■ INSTRUÇÃO DADA A
Pode transcrever, do excerto sobre o pedido de arbitragem tributária, o trecho que vai de "1. No dia 31" a "o artigo … ."?
■ INSTRUÇÃO DADA B
Como resumiria em duas frases o excerto sobre o pedido de arbitragem tributária?
═══ EXCERTO TRANSCRITO
1. No dia 31 de janeiro de 2017, a sociedade A…, S. A., NIPC …, com sede na Rua…, n.º…, Porto (doravante, Requerente), apresentou pedido de constituição de tribunal arbitral, ao abrigo das disposições conjugadas dos artigos 2.º, n.º 1, alínea a), e 10.º, n.ºs 1, alínea a), e 2, do Decreto-Lei n.º 10/2011, de 20 de janeiro, que aprovou o Regime Jurídico da Arbitragem em Matéria Tributária, com a redação introduzida pelo artigo 228.º da Lei n.º 66-B/2012, de 31 de dezembro (doravante, abreviadamente designado RJAT), visando a declaração de ilegalidade e a anulação do ato de liquidação de Imposto do Selo, realizado ao abrigo da Verba 28.1 da TGIS, no montante de € 10.566,10, relativo ao ano de 2013 e incidente sobre o prédio urbano, consubstanciado em terreno para construção, sito na freguesia de …, concelho de Gondomar, inscrito na matriz predial urbana da dita freguesia sob o artigo … .

A Requerente juntou 3 (três) documentos, não tendo requerido a produção de quaisquer outras provas.
══════
═══ DADOS APRESENTADOS
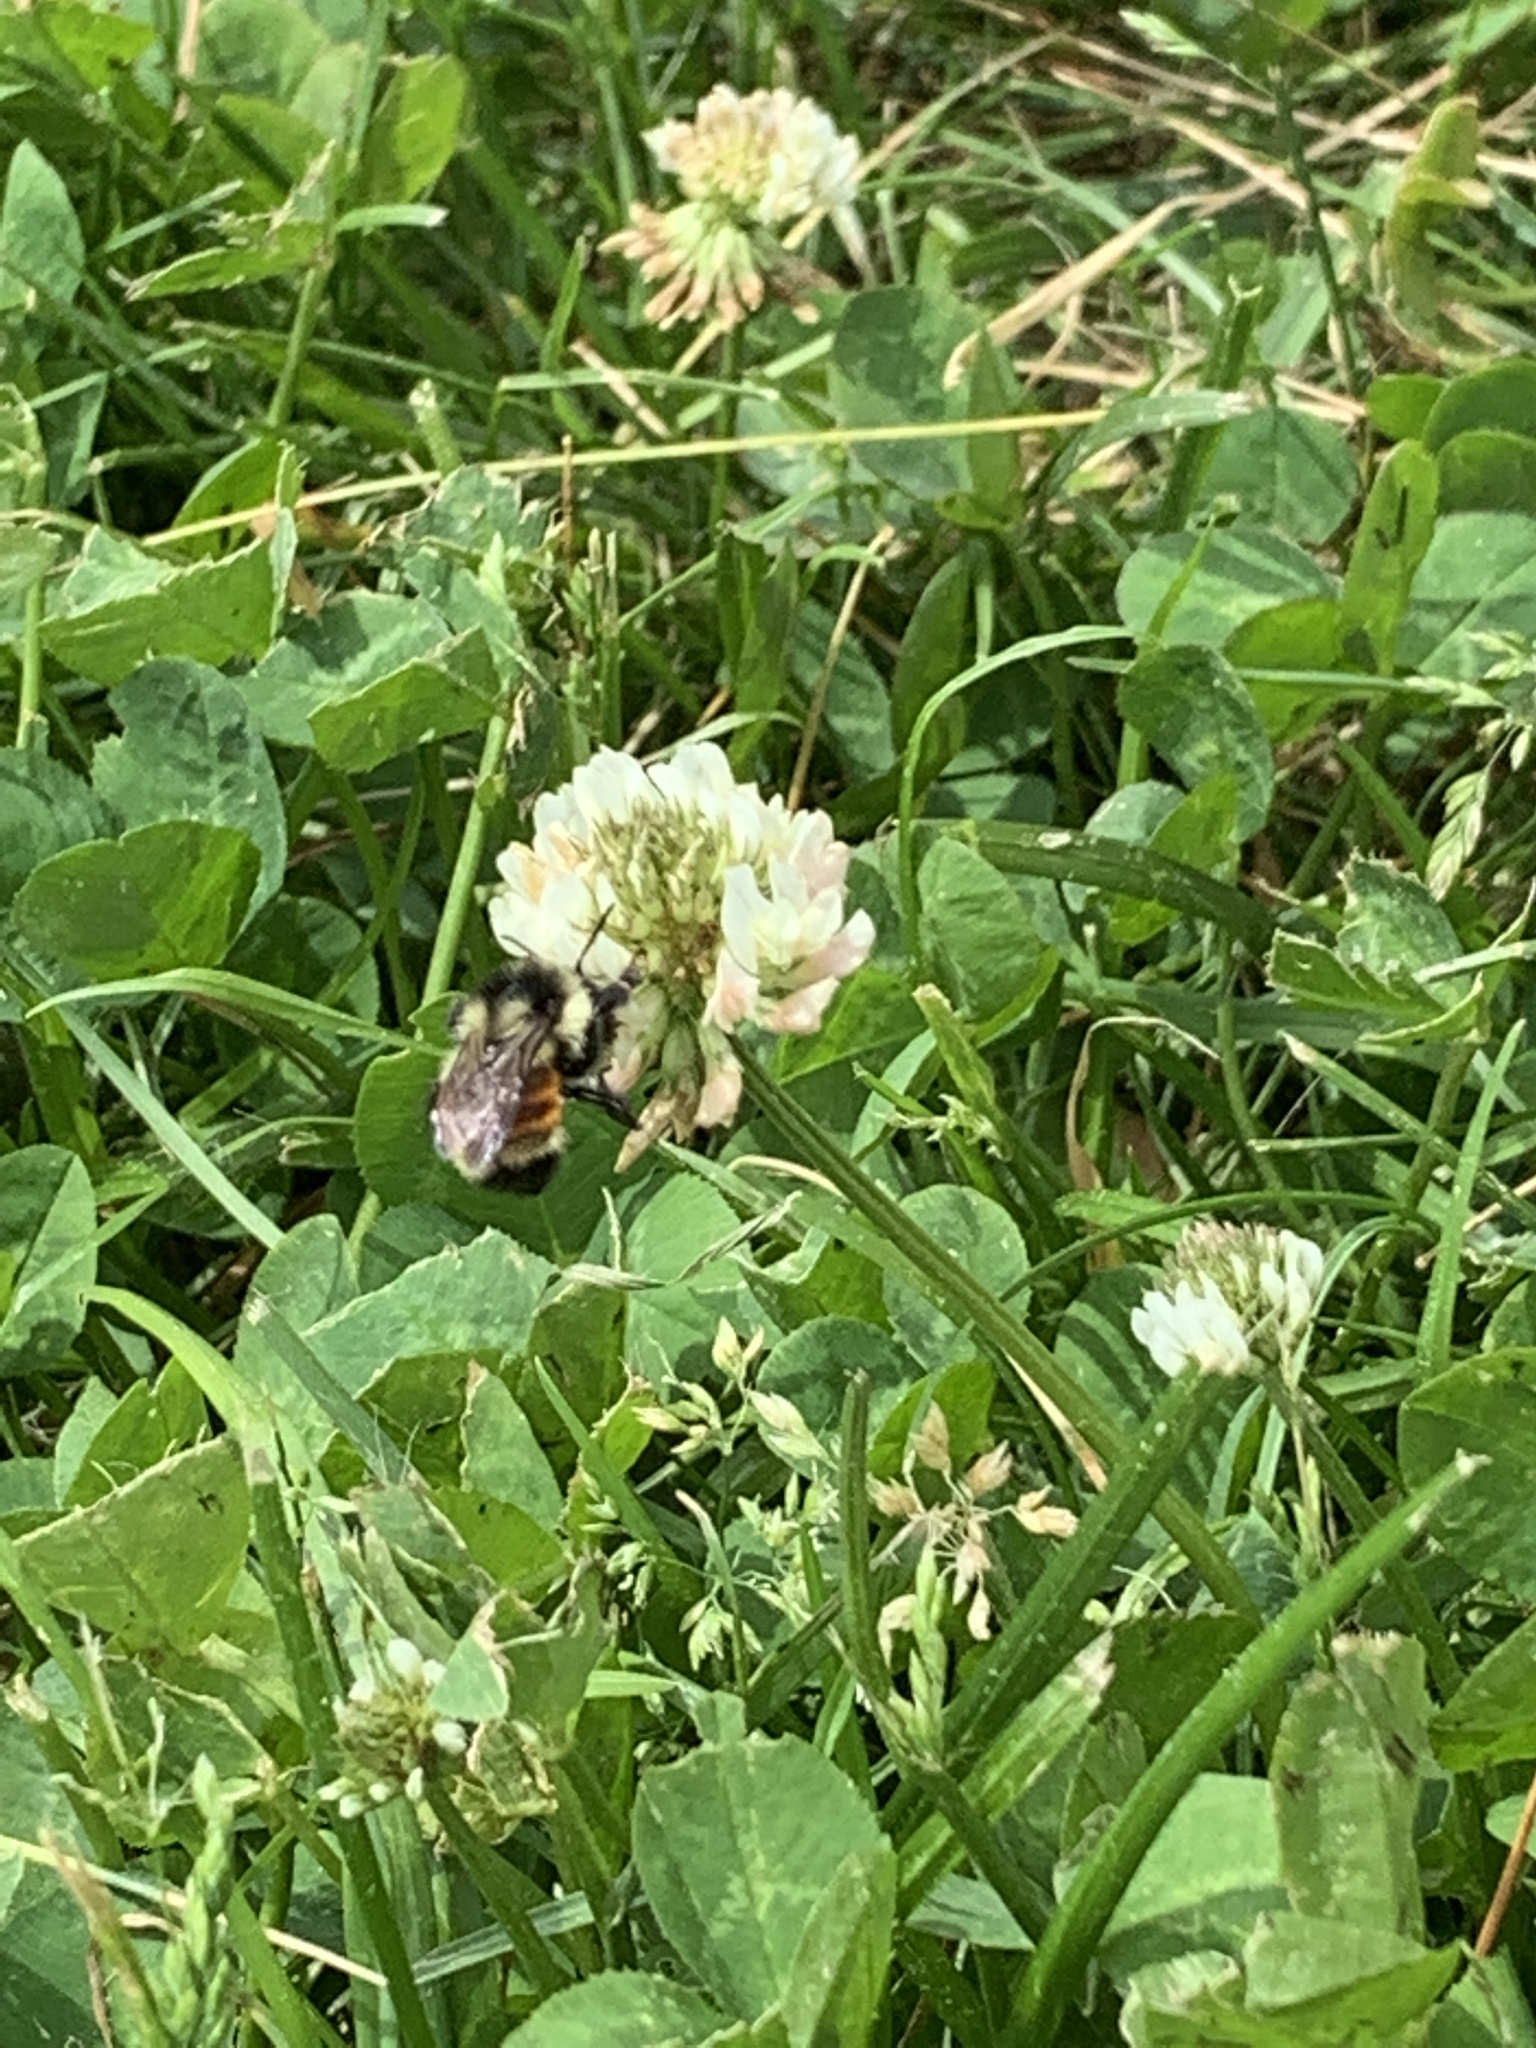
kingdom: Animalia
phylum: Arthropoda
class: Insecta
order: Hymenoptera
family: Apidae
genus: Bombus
══════
═══ DADOS APRESENTADOS
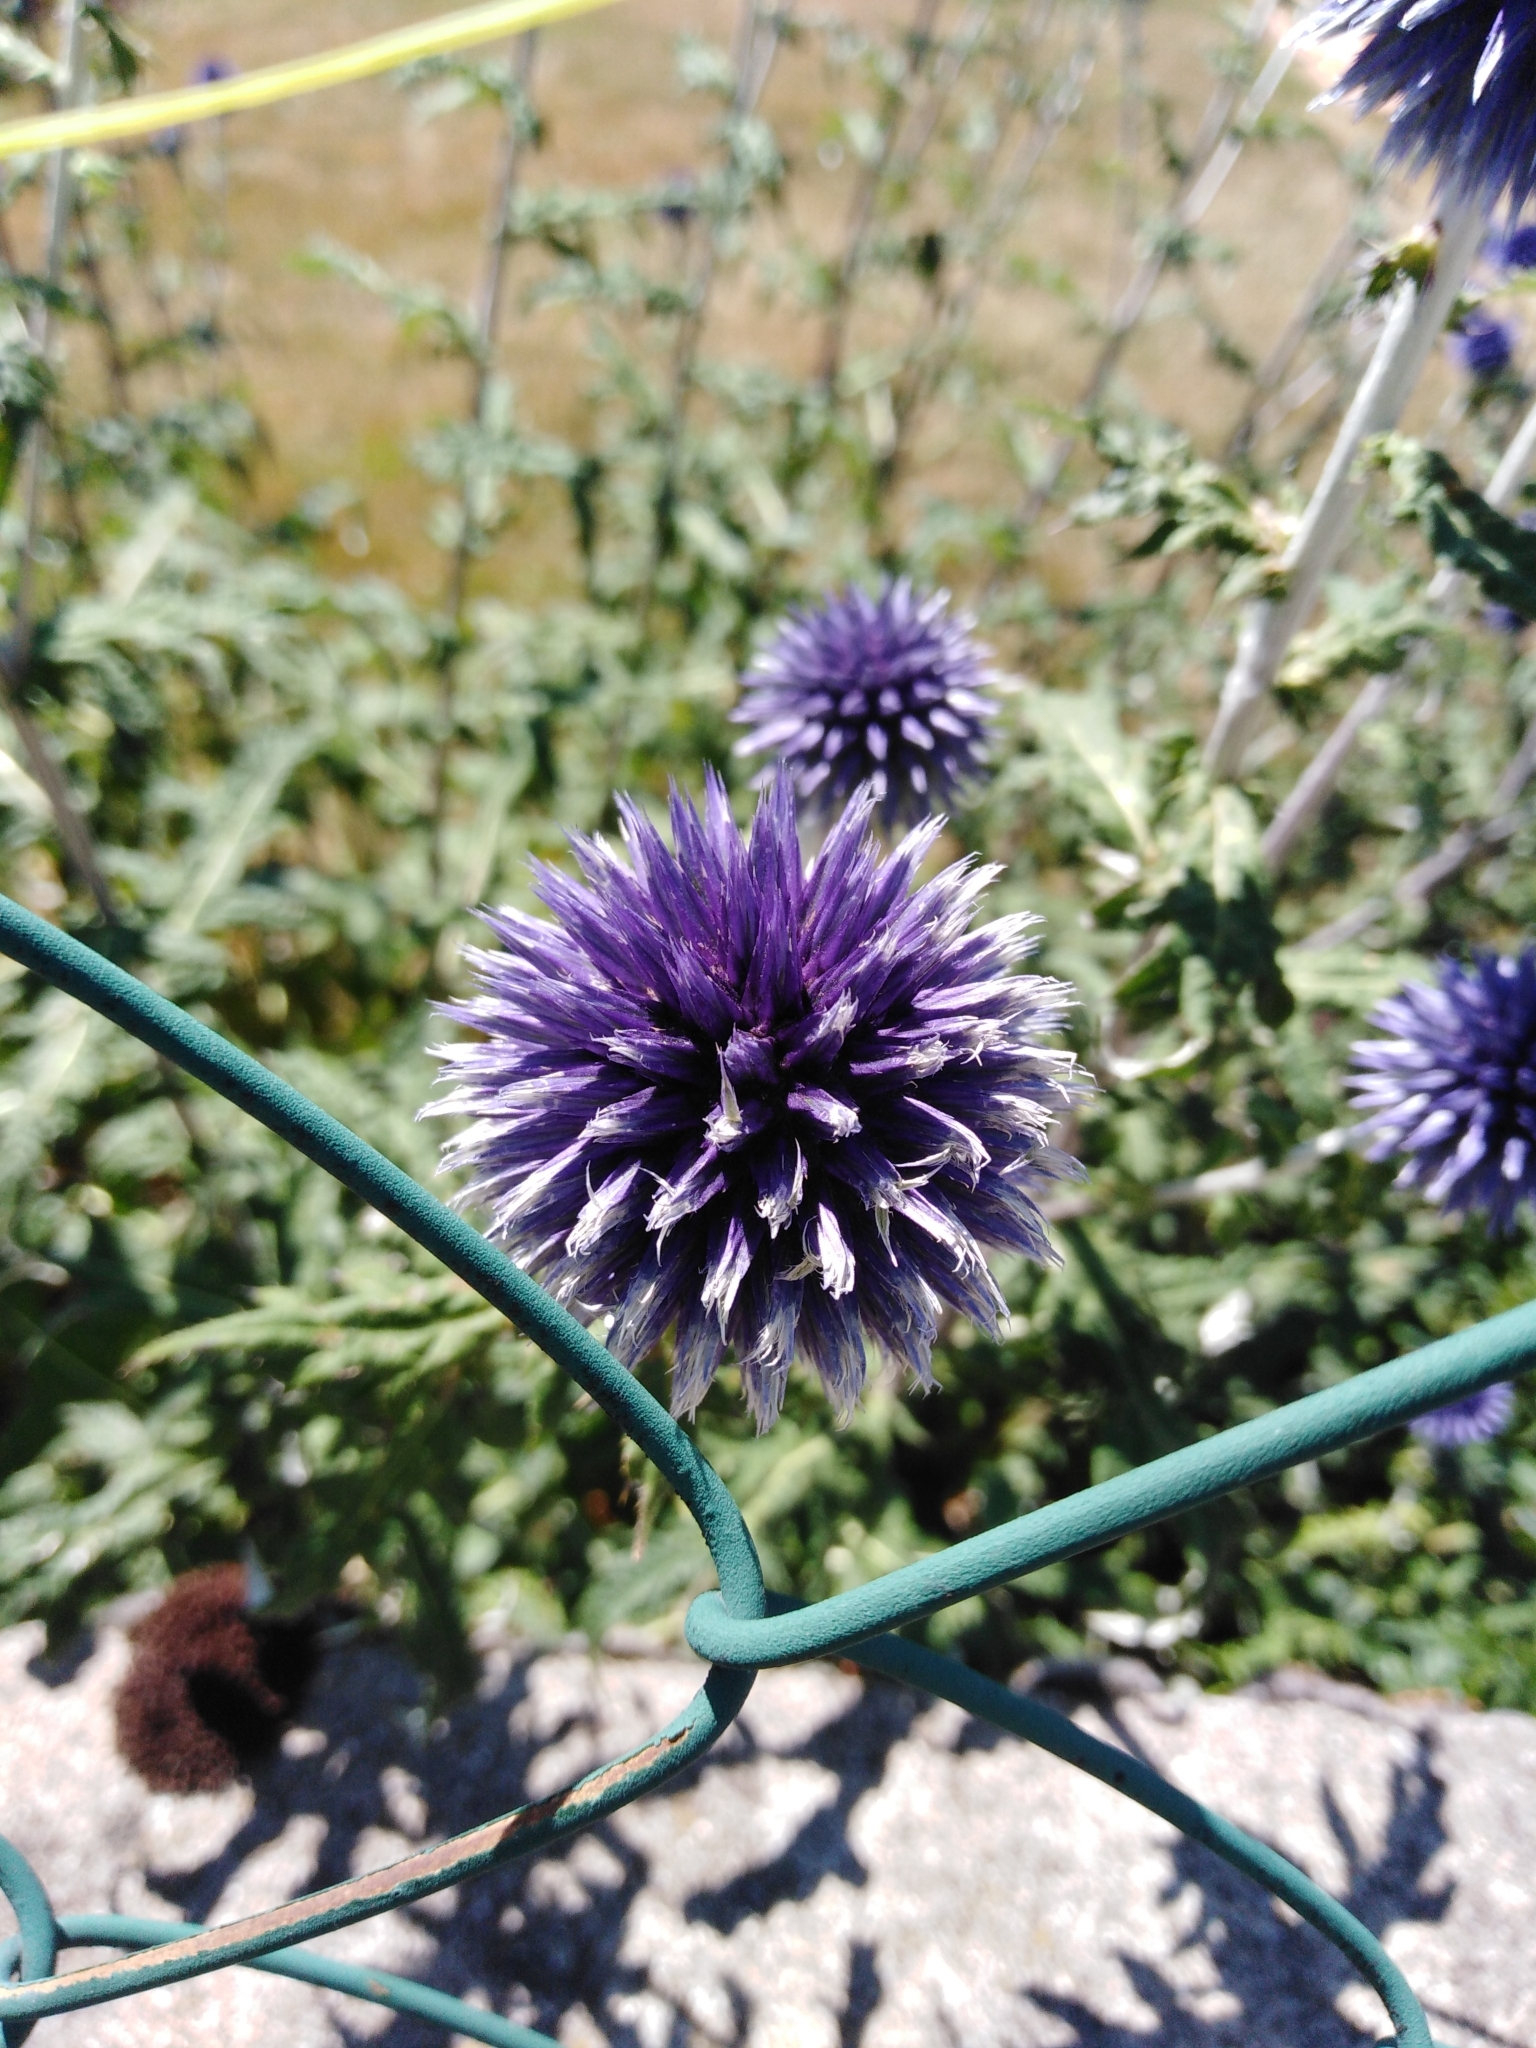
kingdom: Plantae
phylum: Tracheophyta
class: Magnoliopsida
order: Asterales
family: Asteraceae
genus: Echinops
══════
■ RESPOSTA REDIGIDA A
1. No dia 31 de janeiro de 2017, a sociedade A…, S. A., NIPC …, com sede na Rua…, n.º…, Porto (doravante, Requerente), apresentou pedido de constituição de tribunal arbitral, ao abrigo das disposições conjugadas dos artigos 2.º, n.º 1, alínea a), e 10.º, n.ºs 1, alínea a), e 2, do Decreto-Lei n.º 10/2011, de 20 de janeiro, que aprovou o Regime Jurídico da Arbitragem em Matéria Tributária, com a redação introduzida pelo artigo 228.º da Lei n.º 66-B/2012, de 31 de dezembro (doravante, abreviadamente designado RJAT), visando a declaração de ilegalidade e a anulação do ato de liquidação de Imposto do Selo, realizado ao abrigo da Verba 28.1 da TGIS, no montante de € 10.566,10, relativo ao ano de 2013 e incidente sobre o prédio urbano, consubstanciado em terreno para construção, sito na freguesia de …, concelho de Gondomar, inscrito na matriz predial urbana da dita freguesia sob o artigo … .

■ RESPOSTA REDIGIDA B
Em 31 de janeiro de 2017, uma sociedade anónima com sede no Porto pediu a constituição de um tribunal arbitral ao abrigo do RJAT. Pretendia a declaração de ilegalidade e a anulação de uma liquidação de Imposto do Selo de € 10.566,10, relativa a 2013, feita ao abrigo da Verba 28.1 da TGIS sobre um terreno para construção no concelho de Gondomar, e juntou três documentos sem requerer outras provas.